From this tension, the CO₂ Tracker takes shape. It makes the environmental cost of AI visible by estimating emissions from text prompts, token processing, and AI-generated images. Instead of presenting numbers in isolation, it translates them into visual patterns, cumulative histories, and everyday equivalents. A single interaction becomes part of a larger picture of use.
Grounded in AI Horizon’s Responsible AI Framework, the project treats sustainability not as an add-on, but as part of responsible system design: ethically justified, legally aware, and technically precise. Principles such as intergenerational justice, ecological integrity, transparency, and accountability shape how impact is measured, explained, and communicated.

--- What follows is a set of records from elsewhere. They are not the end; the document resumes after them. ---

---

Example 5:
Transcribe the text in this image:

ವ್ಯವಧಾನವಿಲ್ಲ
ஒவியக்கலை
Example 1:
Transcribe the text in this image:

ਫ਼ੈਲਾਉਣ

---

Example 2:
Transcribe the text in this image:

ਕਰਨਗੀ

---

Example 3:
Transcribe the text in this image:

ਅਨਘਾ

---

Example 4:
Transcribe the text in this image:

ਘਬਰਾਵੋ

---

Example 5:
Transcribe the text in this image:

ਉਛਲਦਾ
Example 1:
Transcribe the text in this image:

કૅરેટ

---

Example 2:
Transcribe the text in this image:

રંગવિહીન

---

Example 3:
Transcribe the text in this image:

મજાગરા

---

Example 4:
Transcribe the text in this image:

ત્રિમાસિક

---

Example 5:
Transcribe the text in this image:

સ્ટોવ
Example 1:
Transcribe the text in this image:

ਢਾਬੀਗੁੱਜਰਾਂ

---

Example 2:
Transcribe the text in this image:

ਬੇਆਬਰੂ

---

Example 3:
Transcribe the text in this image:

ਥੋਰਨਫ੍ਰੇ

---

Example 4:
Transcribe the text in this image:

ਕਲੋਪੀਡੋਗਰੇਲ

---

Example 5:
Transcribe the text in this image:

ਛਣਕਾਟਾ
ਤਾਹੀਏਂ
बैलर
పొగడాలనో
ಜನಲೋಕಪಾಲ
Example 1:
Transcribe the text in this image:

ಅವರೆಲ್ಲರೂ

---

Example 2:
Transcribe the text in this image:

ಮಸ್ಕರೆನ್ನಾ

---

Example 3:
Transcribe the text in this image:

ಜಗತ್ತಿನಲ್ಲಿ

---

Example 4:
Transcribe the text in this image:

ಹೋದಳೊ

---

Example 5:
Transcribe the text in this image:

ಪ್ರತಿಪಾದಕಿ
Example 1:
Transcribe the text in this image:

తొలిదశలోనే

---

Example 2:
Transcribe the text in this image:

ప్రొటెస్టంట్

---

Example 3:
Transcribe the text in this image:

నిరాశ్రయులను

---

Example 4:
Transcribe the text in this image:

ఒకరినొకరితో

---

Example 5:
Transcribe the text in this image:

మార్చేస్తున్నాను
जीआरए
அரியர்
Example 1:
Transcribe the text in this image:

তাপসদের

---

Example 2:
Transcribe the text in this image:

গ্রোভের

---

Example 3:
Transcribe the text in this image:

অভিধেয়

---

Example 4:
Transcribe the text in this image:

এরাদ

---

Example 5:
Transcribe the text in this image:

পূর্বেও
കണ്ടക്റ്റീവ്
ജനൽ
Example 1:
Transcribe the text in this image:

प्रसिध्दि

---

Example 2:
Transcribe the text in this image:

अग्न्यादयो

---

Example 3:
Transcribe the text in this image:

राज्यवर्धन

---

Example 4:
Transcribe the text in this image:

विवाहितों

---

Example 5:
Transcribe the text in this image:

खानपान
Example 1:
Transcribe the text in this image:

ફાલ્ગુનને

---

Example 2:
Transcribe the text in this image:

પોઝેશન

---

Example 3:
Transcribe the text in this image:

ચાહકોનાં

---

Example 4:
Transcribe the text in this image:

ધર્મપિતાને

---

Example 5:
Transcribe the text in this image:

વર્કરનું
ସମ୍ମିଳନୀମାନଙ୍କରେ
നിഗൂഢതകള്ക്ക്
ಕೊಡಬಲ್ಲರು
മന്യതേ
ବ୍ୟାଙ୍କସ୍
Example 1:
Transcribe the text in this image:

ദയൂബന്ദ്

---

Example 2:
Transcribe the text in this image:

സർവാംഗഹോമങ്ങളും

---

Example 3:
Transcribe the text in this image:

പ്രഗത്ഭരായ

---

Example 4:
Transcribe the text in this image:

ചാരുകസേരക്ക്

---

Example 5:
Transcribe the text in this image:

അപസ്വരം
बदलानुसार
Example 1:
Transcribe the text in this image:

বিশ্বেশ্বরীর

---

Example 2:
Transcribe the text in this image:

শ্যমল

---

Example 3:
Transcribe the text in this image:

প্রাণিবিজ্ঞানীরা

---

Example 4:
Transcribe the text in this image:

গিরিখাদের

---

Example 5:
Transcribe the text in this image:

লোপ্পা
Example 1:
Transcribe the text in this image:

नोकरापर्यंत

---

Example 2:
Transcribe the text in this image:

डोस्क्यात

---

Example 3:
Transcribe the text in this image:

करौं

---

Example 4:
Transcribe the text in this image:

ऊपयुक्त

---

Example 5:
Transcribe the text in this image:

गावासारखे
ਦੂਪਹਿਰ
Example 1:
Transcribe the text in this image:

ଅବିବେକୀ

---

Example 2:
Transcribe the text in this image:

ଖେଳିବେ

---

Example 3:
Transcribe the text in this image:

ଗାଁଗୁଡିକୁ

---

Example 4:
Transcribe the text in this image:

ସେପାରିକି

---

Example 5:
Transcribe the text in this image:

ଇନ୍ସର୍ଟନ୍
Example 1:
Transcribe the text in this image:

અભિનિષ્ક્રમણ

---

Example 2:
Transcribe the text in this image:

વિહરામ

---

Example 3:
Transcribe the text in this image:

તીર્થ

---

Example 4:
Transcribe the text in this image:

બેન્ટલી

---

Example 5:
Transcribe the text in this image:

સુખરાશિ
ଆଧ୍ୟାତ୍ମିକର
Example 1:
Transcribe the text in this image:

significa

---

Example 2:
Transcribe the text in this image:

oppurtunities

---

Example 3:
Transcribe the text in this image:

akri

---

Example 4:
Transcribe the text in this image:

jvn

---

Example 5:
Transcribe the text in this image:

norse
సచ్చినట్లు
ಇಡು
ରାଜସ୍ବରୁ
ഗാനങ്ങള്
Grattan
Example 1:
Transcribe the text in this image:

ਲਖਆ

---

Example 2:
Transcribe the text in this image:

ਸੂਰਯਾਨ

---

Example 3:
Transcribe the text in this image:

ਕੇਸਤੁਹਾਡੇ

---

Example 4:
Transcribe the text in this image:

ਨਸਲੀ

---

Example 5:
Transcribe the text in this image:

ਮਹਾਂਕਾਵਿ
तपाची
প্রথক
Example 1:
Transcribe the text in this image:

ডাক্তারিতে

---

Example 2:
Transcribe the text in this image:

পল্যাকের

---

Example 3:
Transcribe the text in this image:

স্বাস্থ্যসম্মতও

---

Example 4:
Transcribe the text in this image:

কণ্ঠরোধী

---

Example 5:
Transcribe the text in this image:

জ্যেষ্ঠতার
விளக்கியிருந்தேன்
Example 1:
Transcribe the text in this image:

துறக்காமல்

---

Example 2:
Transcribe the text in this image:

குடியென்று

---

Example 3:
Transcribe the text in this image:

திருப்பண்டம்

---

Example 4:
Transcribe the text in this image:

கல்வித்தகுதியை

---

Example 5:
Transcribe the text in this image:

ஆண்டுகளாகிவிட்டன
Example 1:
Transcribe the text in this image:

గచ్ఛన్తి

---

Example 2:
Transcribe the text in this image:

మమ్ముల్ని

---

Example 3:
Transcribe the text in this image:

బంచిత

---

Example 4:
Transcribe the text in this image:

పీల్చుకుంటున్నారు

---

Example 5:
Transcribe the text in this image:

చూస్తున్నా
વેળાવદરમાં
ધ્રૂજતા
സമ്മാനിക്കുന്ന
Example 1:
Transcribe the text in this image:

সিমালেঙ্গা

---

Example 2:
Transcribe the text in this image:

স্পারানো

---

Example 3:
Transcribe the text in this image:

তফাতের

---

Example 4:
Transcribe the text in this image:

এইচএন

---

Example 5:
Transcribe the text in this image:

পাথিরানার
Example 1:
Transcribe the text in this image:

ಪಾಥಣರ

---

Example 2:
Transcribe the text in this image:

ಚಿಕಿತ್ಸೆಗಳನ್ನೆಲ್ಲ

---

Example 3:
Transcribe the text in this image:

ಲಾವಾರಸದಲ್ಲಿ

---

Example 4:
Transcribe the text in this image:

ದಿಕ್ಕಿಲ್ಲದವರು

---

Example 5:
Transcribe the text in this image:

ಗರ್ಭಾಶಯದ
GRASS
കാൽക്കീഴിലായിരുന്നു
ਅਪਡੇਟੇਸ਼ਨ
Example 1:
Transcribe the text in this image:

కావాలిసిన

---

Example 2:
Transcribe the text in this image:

In collaboration with LMU Munich, the CO₂ Tracker is also being examined empirically. At the center of the study is a simple but important question: does visibility change behavior? When users can see the footprint of their AI interactions, do they ask differently, avoid repetition, or develop a more deliberate relationship with the technology?
As a first step toward a broader culture of sustainable AI, the CO₂ Tracker brings environmental impact out of the infrastructure and into view: measurable, understandable, and part of how AI systems are evaluated.